**GIVEN TEXT:**
-- -- --
Strategic Implications for Enterprise Security
The restructuring of the NVD has immediate and long-term implications for how businesses and government agencies handle vulnerability management. For years, many organizations have built their security policies around the assumption that every CVE would eventually receive an official NIST score. With that assumption now defunct, several shifts in strategy are expected:
- Reliance on Private Enrichment: Organizations may increasingly turn to commercial threat intelligence providers and security vendors who offer their own proprietary scoring and analysis to fill the gap left by the NVD.
- Adoption of SSVC and EPSS: There is likely to be a surge in the adoption of alternative scoring systems like Stakeholder-Specific Vulnerability Categorization (SSVC) and the Exploit Prediction Scoring System (EPSS), which use data-driven models to predict the likelihood of a vulnerability being exploited.
- Focus on Reachability: Rather than patching every "High" or "Critical" CVSS bug, security teams will need to use advanced tools to determine if a vulnerable library or component is actually reachable and executable within their specific environment.
- Automation in Compliance: Regulatory bodies that mandate "NVD-based" patching cycles may need to update their language to accommodate the reality of unenriched CVEs, potentially allowing for more flexible, risk-based compliance frameworks.
Chronology of the NVD Crisis
The path to the April 2026 policy change was marked by several key milestones that illustrated the growing strain on NIST’s infrastructure:
- 2020-2022: CVE submissions began to climb sharply as digital transformation accelerated during the global pandemic.
- Early 2024: A significant slowdown in NVD enrichment was first observed by the community, leading to a backlog of thousands of vulnerabilities.
- Mid-2025: NIST announced a record 42,000 enrichments but acknowledged that the volume was still outstripping staff capacity.
-- -- --
**TASK LIST:**
(a) In the NVD passage, how many enrichments did NIST announce in mid-2025?
(b) Carry the NVD passage forward from the point where it ends.
The rows after this point are separate material, unconnected to the NVD passage.

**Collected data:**
-- -- --
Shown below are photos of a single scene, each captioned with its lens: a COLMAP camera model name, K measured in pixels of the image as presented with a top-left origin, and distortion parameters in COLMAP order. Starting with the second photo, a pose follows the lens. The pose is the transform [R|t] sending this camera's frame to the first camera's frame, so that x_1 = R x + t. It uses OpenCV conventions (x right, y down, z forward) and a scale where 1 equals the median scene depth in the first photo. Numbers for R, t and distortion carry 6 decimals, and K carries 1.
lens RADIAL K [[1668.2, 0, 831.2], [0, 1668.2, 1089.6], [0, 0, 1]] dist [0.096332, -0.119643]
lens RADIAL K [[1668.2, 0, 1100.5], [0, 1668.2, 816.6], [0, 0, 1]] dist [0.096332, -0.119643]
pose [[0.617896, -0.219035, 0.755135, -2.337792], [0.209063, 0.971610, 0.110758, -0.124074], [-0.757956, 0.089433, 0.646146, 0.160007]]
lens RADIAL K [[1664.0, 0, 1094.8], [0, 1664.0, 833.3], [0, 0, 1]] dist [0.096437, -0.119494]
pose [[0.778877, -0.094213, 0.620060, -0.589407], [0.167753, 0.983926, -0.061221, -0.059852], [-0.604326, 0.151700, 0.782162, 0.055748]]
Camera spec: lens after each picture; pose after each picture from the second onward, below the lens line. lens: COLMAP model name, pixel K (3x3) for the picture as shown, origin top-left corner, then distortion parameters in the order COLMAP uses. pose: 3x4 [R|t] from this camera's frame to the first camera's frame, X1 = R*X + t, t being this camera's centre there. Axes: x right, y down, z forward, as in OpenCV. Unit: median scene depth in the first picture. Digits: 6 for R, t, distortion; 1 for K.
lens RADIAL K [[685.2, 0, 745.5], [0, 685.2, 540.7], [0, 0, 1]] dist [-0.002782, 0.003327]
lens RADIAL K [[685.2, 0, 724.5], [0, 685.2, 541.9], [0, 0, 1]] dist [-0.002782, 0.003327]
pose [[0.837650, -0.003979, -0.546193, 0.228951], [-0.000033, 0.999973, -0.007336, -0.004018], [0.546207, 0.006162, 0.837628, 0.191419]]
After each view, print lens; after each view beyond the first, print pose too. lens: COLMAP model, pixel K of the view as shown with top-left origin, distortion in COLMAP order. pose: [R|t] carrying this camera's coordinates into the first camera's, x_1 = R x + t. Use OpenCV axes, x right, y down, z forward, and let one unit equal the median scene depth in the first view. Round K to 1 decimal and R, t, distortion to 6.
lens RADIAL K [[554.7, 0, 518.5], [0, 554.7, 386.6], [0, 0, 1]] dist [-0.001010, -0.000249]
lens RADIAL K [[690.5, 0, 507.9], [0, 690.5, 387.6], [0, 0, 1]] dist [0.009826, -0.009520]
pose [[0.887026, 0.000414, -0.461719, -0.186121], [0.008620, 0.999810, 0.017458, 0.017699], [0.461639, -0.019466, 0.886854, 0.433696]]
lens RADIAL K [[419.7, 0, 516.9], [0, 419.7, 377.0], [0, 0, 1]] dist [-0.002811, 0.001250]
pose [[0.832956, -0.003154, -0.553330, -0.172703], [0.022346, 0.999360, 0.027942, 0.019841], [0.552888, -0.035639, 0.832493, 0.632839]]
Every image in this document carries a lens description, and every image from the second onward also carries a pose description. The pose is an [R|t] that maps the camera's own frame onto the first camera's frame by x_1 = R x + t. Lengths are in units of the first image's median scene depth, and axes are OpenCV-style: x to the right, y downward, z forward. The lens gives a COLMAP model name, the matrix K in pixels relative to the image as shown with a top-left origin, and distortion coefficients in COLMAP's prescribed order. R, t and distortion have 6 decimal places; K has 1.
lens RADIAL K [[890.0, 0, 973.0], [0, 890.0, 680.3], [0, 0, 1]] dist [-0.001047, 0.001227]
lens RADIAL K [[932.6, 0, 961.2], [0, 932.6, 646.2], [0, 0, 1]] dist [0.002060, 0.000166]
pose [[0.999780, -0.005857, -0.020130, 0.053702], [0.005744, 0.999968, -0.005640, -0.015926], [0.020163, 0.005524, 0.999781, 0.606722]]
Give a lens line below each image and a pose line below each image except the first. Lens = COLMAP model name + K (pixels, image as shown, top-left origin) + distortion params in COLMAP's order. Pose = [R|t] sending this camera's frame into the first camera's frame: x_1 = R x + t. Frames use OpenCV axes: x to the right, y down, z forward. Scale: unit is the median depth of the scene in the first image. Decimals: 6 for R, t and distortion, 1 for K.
-- -- --
**RESPONSES FOR EACH TASK:**
(a) A record 42,000 enrichments.

(b)
- Late 2025: Discussions began regarding a "consortium" model or a move to risk-based prioritization to save the database from total obsolescence.
- April 15, 2026: The new prioritization policy officially goes into effect, formalizing the tiered enrichment system.
Future Outlook: AI and Distributed Responsibility
Looking ahead, the future of vulnerability management appears to be moving toward a more distributed model. NIST has signaled that it will continue to explore partnerships with the private sector and other government agencies to bolster the NVD’s capabilities. However, the long-term solution likely lies in the integration of Artificial Intelligence (AI).
AI-driven vulnerability discovery is currently a double-edged sword; while it helps developers find bugs faster, it also provides attackers with the tools to find 0-day exploits at scale. To counter this, NIST and other security organizations are investigating AI-assisted enrichment tools that can automatically assign CVSS scores and CWEs with high accuracy, potentially reducing the need for manual human intervention.
As the NVD transitions to its role as a prioritized repository, the burden of security analysis is shifting back to the software producers and the wider security community. The "Not Scheduled" category serves as a stark reminder that in a world of infinite software flaws, government resources are finite. National resilience will increasingly depend not on a single list of bugs, but on the ability of individual organizations to intelligently navigate a complex and rapidly changing threat landscape.